A verbatim copy of all the data is required; the pictures should not appear in it.

--- Listed records ---
===
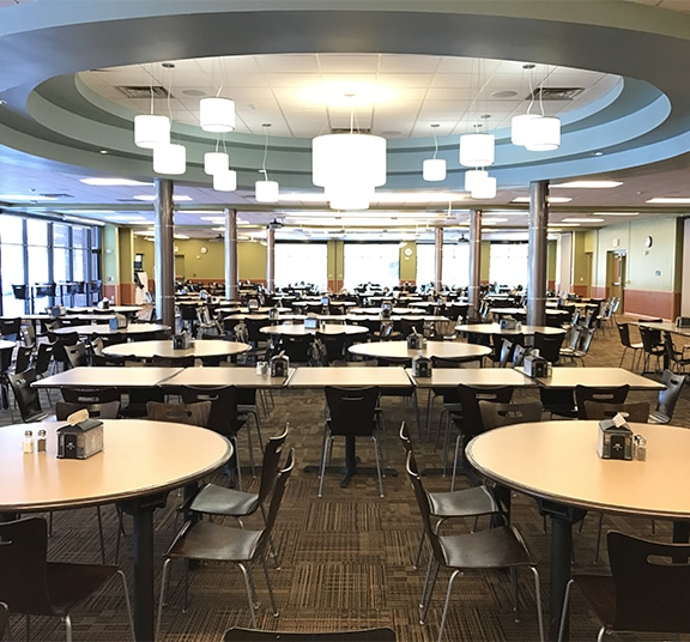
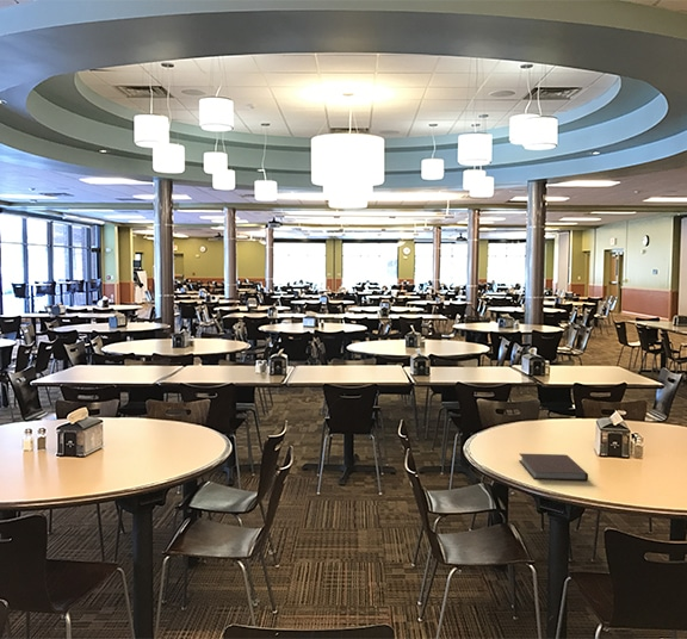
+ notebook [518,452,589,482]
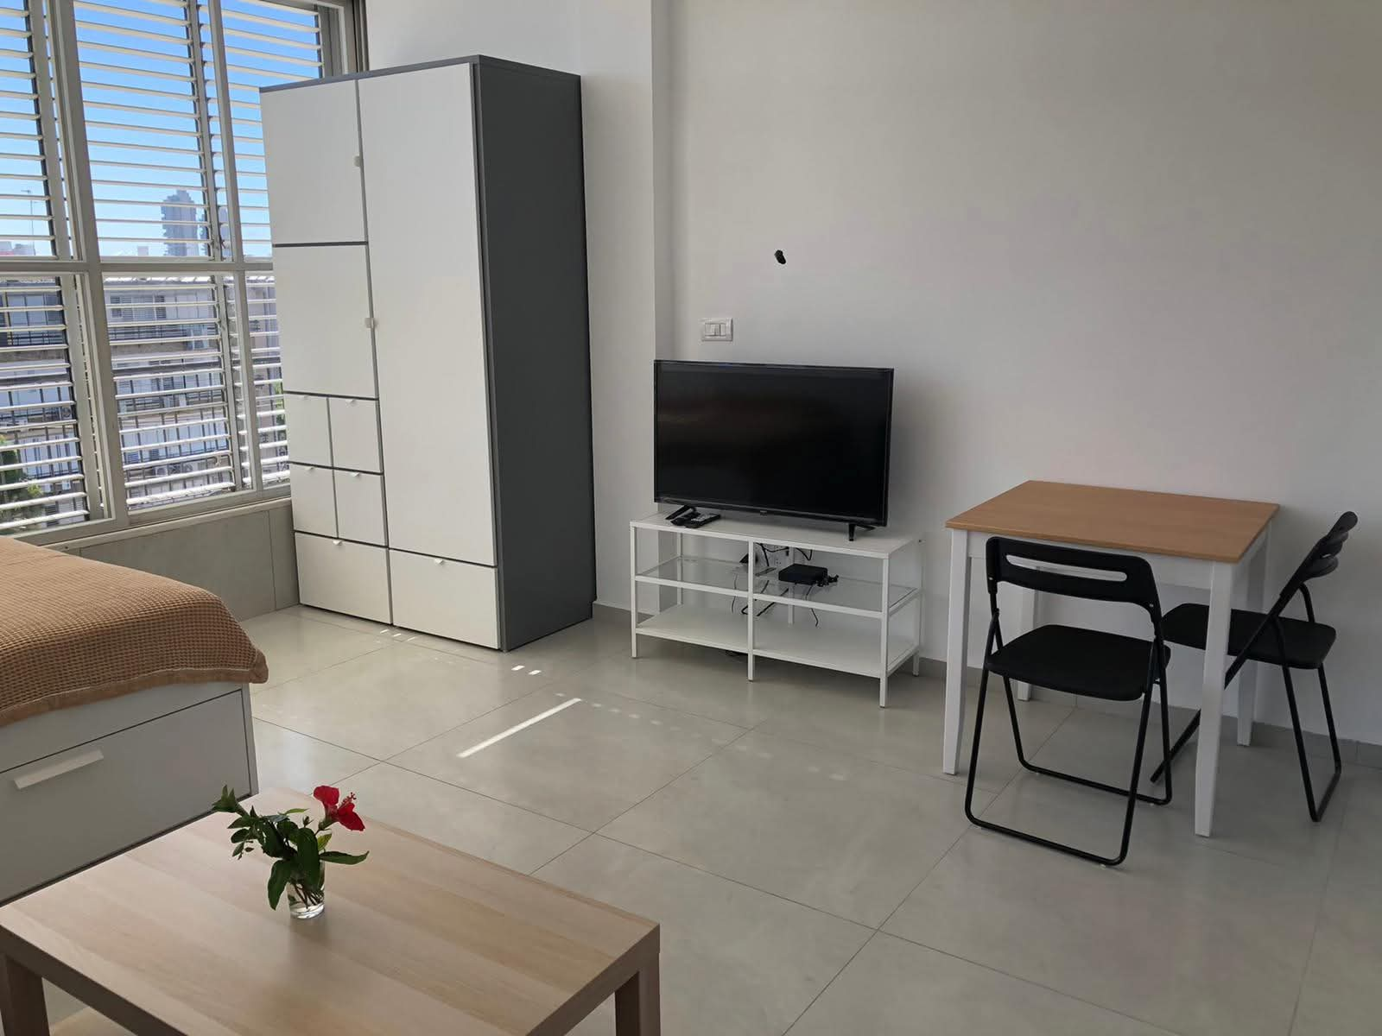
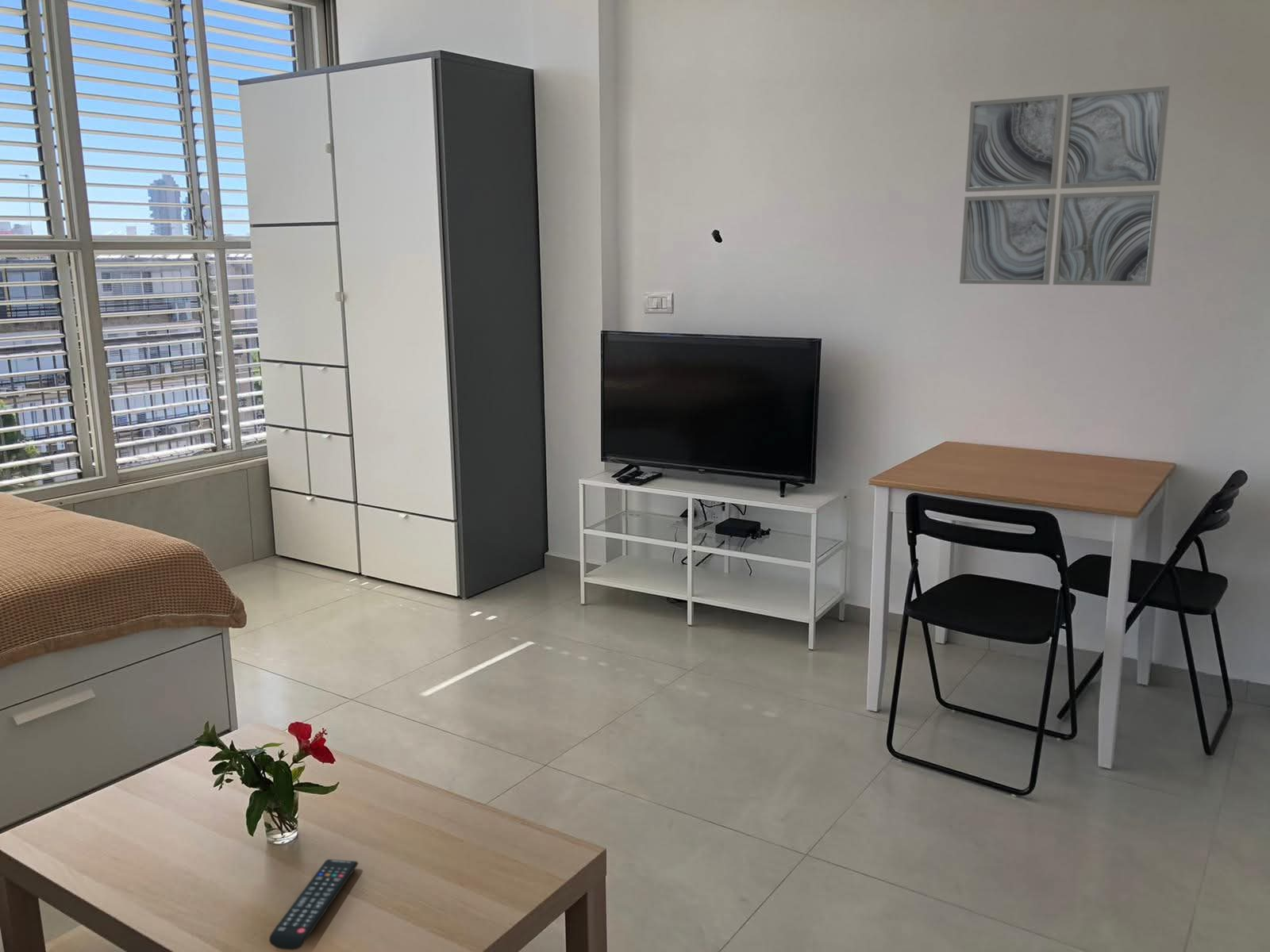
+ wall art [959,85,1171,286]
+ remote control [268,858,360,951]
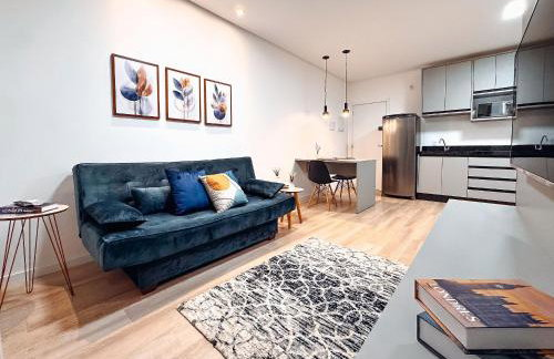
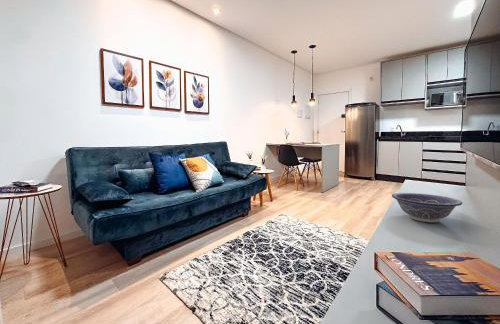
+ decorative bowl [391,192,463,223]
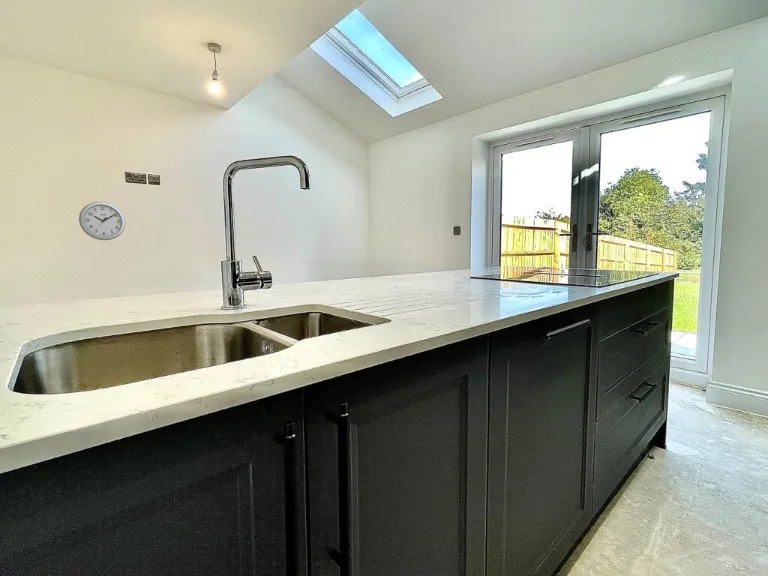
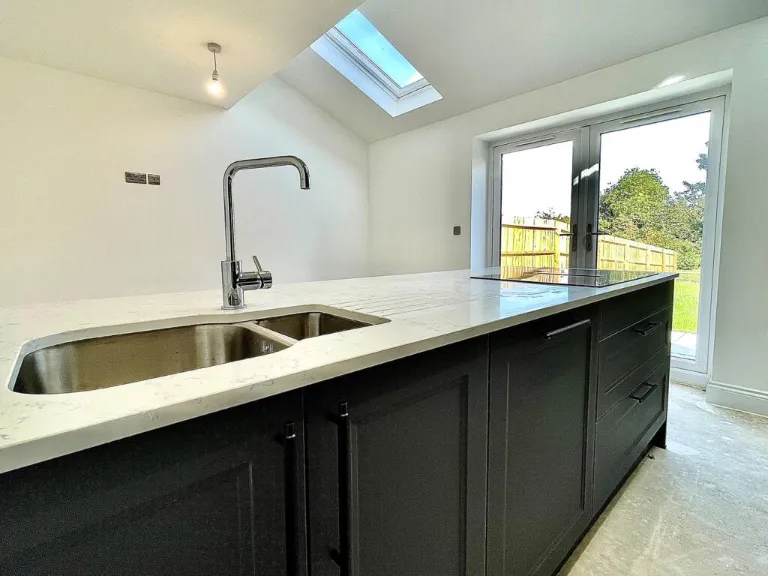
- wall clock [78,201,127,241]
===
--- Output of the exercise ---
+ notebook [518,452,589,482]
+ wall art [959,85,1171,286]
+ remote control [268,858,360,951]
+ decorative bowl [391,192,463,223]
- wall clock [78,201,127,241]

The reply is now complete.